Support #5787: FNAL CVMFS Stratum 1 support
give generate_replicas an option to add repository configuration only when full snapshot exists
NOTE: the purpose of the ticket has changed. See whole comment History.
When reinstalling one half of an cvmfs stratum 1 HA pair from scratch, the /storage data is expected to persist. Change the cvmfsha-add-repository -h command to recognize that and reuse that data, similar to the way that add_osg_repository was updated in https://jira.opensciencegrid.org/browse/OO-107.
#1 Updated by Dave Dykstra over 4 years ago
Once this is done, also add an option to generate_replicas to detect the situation when there is repository full snapshot data available (with a .cvmfs_last_snapshot file) yet there is no corresponding /etc/cvmfs/repositories.d config. Then this could be run on the backup machine from cron with the cvmfs-add-repository -h command (normally it runs only on the primary machine, without -h). Maybe it would be nicer to not be done from cron but from puppet only after a reinstall, but I'm not sure how to do that.

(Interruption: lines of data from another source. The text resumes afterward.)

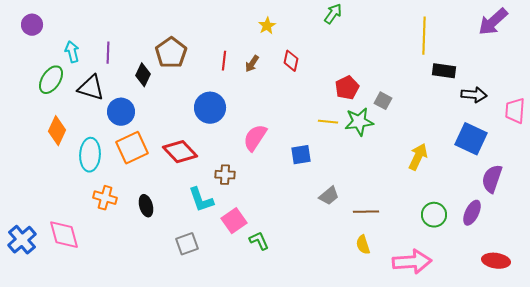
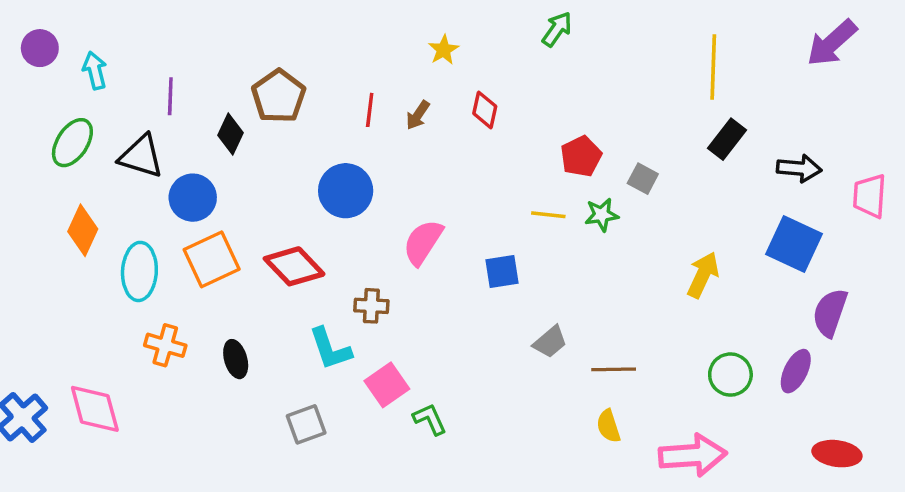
cyan arrow: (72, 52) -> (95, 70), moved
black rectangle: (444, 71) -> (727, 139), moved, turned -60
green star: (359, 122) -> (602, 215), size x0.7

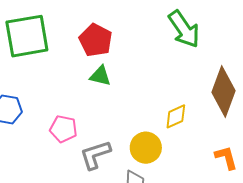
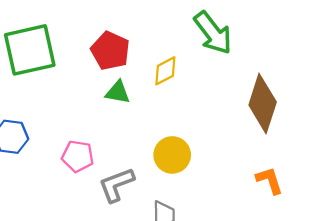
yellow diamond: (176, 116) -> (165, 71), moved
yellow circle: (146, 148) -> (172, 155), moved

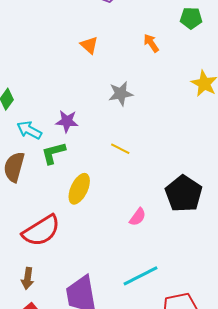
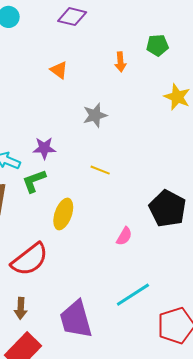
green pentagon: (191, 18) -> (157, 45), moved
orange arrow: (151, 43) -> (120, 62), turned -144

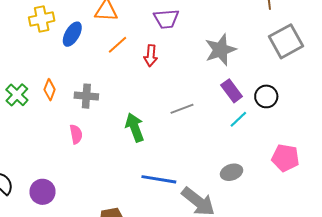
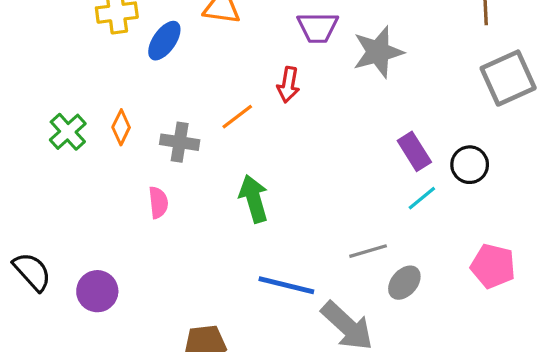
orange line: (118, 45) -> (237, 117), moved
gray star: (220, 50) -> (378, 52), moved
gray line: (182, 109) -> (368, 251), moved
gray ellipse: (231, 172) -> (404, 283), turned -35

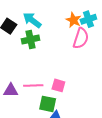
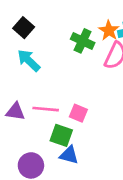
cyan arrow: (32, 20) -> (29, 60), moved
green cross: (31, 40) -> (83, 41), moved, turned 30

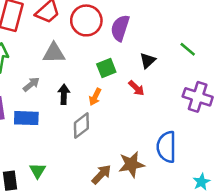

#2 Updated by Dave Dykstra about 4 years ago
I glanced at the add-repository command today, and I believe the -h option is already doing this, and that it always did since the option was added. The corresponding generate_replicas option does not yet exist, however. I will change the title of the ticket to reflect that.

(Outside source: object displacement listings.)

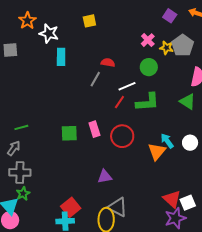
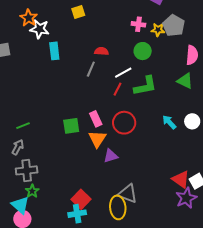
orange star: (27, 21) -> (29, 18), moved
pink cross: (148, 40) -> (138, 24), turned -32
orange triangle: (157, 151) -> (97, 139), moved
purple triangle: (105, 177) -> (111, 156), moved

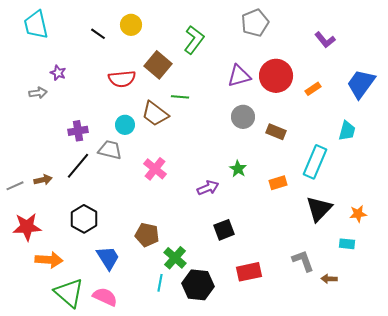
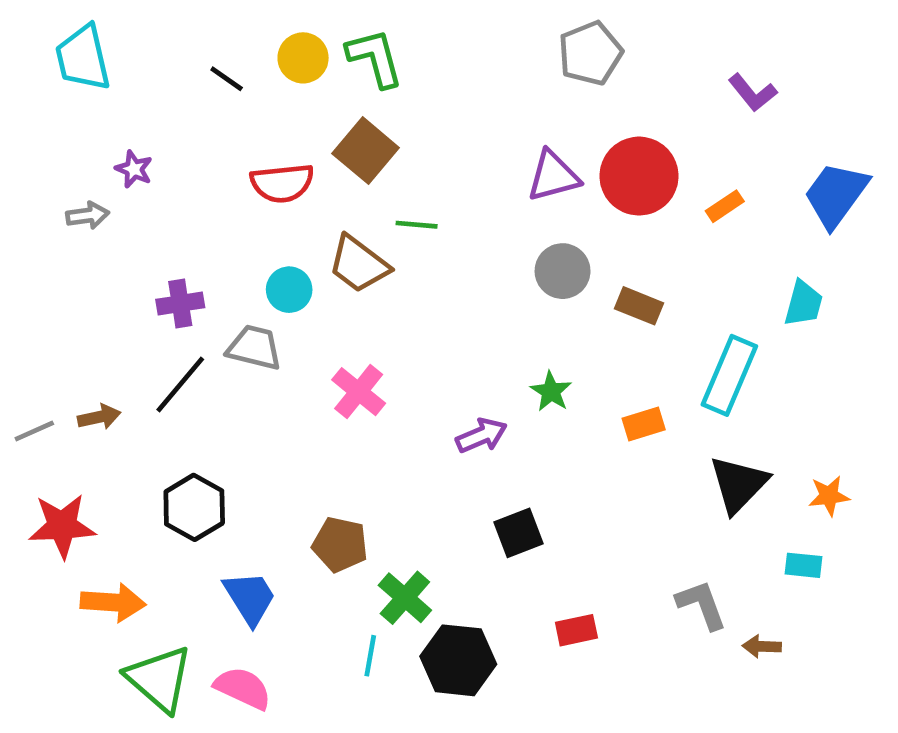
green L-shape: (194, 40) -> (375, 58), moved, turned -52
red rectangle: (249, 272) -> (576, 630), size x0.7

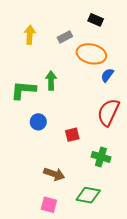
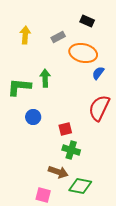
green cross: (101, 157) -> (71, 150), moved
brown arrow: (54, 174) -> (58, 172), moved

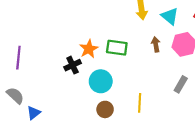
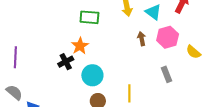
green rectangle: (117, 48) -> (89, 17), moved
gray rectangle: (181, 84) -> (167, 74), turned -49

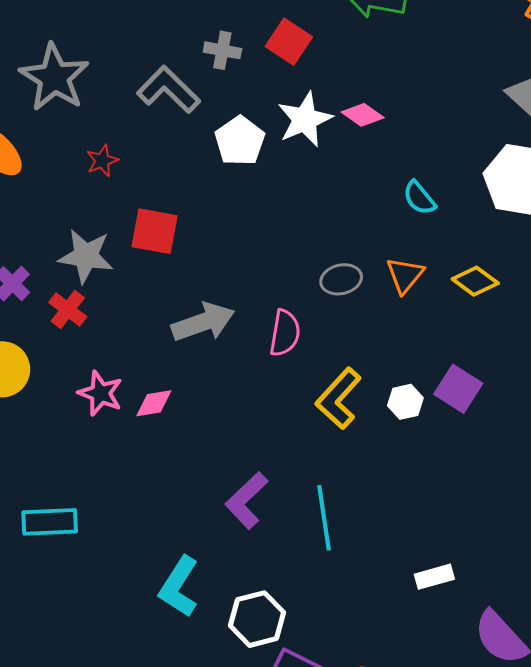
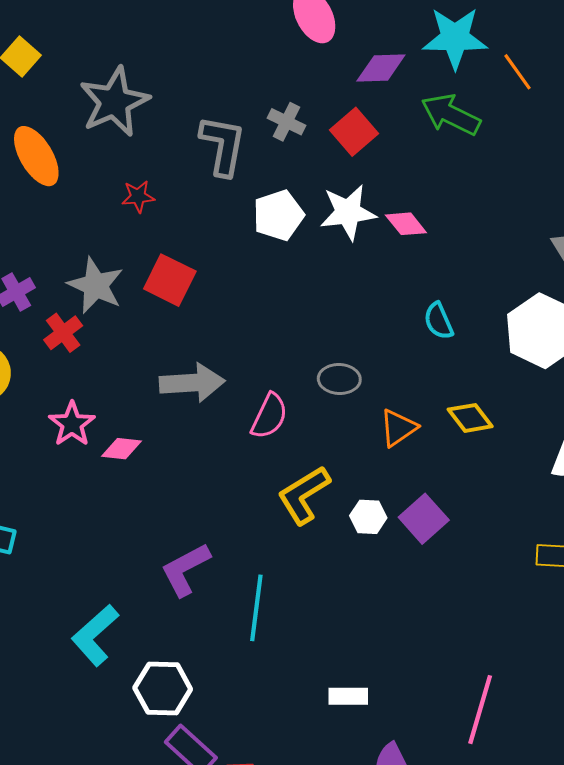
gray L-shape: (169, 90) -> (223, 145), turned 40
orange triangle: (405, 275) -> (398, 428), moved

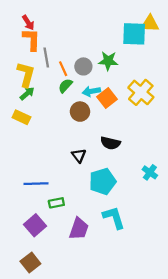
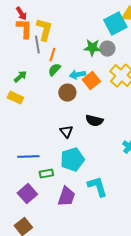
cyan square: (134, 34) -> (115, 24), turned -30
gray circle: (83, 66) -> (107, 49), moved
orange line: (63, 69) -> (52, 55), turned 40
yellow L-shape: (26, 74) -> (44, 30), moved
cyan pentagon: (103, 181) -> (72, 160), moved

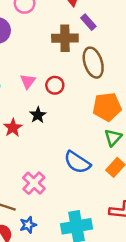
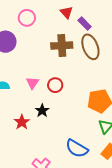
purple rectangle: (88, 22) -> (85, 24), moved
brown ellipse: (93, 63) -> (90, 47), moved

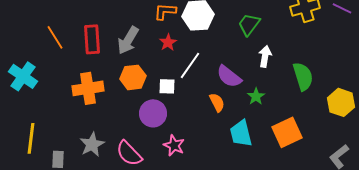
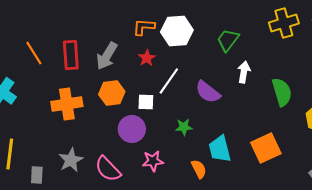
green star: (256, 96) -> (184, 127), moved, turned 30
orange semicircle: (217, 102) -> (199, 169), moved
pink star: (174, 145) -> (153, 161), turned -30

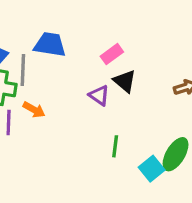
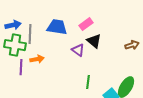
blue trapezoid: (50, 45) -> (57, 27), moved
orange arrow: (34, 110) -> (37, 59), turned -40

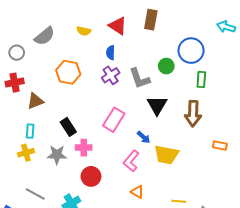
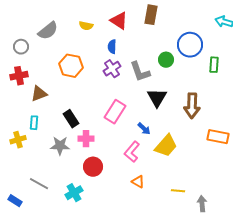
green rectangle: (201, 79) -> (214, 65), moved
orange rectangle: (220, 145) -> (218, 137), size x1.5
yellow cross: (26, 153) -> (18, 140), moved
yellow trapezoid: (166, 155) -> (166, 146), turned -60

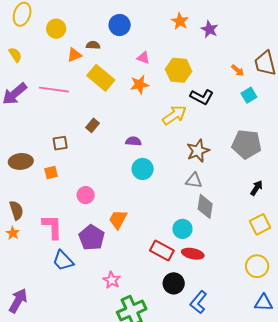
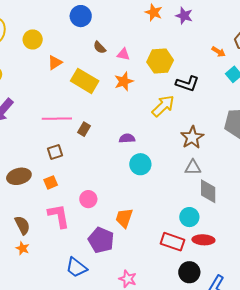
blue circle: (120, 25) -> (81, 16), moved
brown semicircle: (93, 45) -> (100, 47), moved, turned -128
pink line: (54, 90) -> (57, 119), moved
pink L-shape: (52, 227) -> (59, 216), moved

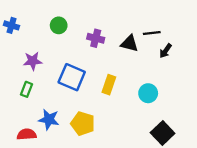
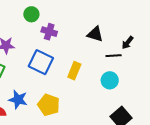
black line: (152, 33) -> (114, 56), moved
purple cross: (96, 38) -> (49, 32), moved

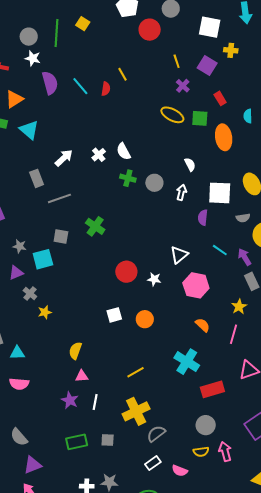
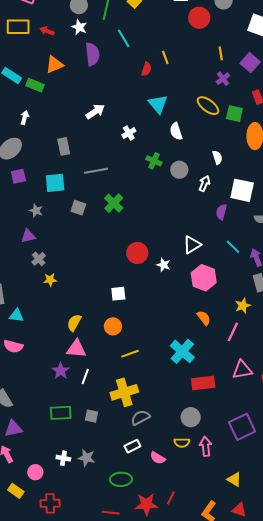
cyan line: (80, 86) -> (124, 38), moved
cyan triangle: (29, 130) -> (158, 104), moved
white semicircle: (123, 151) -> (176, 131), moved
white arrow: (64, 158) -> (95, 112), moved
gray line: (59, 198) -> (96, 171), moved
cyan square: (43, 259) -> (55, 183), moved
orange circle: (145, 319) -> (113, 326), moved
pink triangle: (82, 376) -> (76, 349), size x1.5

#5 Updated by Dave Dykstra almost 4 years ago
So the main reason for the generate_replicas -h feature is to prevent clashes at runtime if a new repo is in the middle of being added by the master. That is, if a new large repository was just registered in OIM around the same time that a backup machine is being reinstalled, I do not want the backup machine to add it. It should only add when a full snapshot is already available, that is, if .cvmfs_last_snapshot exists.
It just occurred to me that since generate_replicas works with two parameters, one to add and one to clean up after failures, there's also going to have to be a remove-repository -h option added to only remove the local half. This -h should also not remove the data, just the config.
Don't change generate_replicas to add -h to the add/remove commands; assume those will be passed in on the command line with the commands.
#6 Updated by Dave Dykstra almost 4 years ago
When I went to implement this I gave it some more thought and decided to change it up a bit.
First, I realized that it doesn't matter how large of a repository that the production generate_replicas might be adding, because the first thing that add-repository does is create the configuration files on both machines, so a generate_replicas running on the backup machine will very quickly realize that there's nothing for it to do.
There's still a small race condition, but I convinced myself that if an add-repository is running on the master simultaneously with add-repository -h on a freshly installed backup, one of them will get an error code and nothing will be left in a bad state.
So, I decided that generate_replicas itself doesn't need to change for this purpose. Instead, I am adding another option to add-repository, a -H that can be used in place of -h and is almost the same as -h except that if there is no old storage data present it does nothing and returns a success code. Then the regular generate_replicas can be called from puppet passing in add-repository -H and remove-repository -fh as parameters. If there is any data there, whether a complete snapshot or not, it will save the data and add the repository configuration. If there is no data there, it will instead do nothing and wait for the master's generate_replicas cron to add it.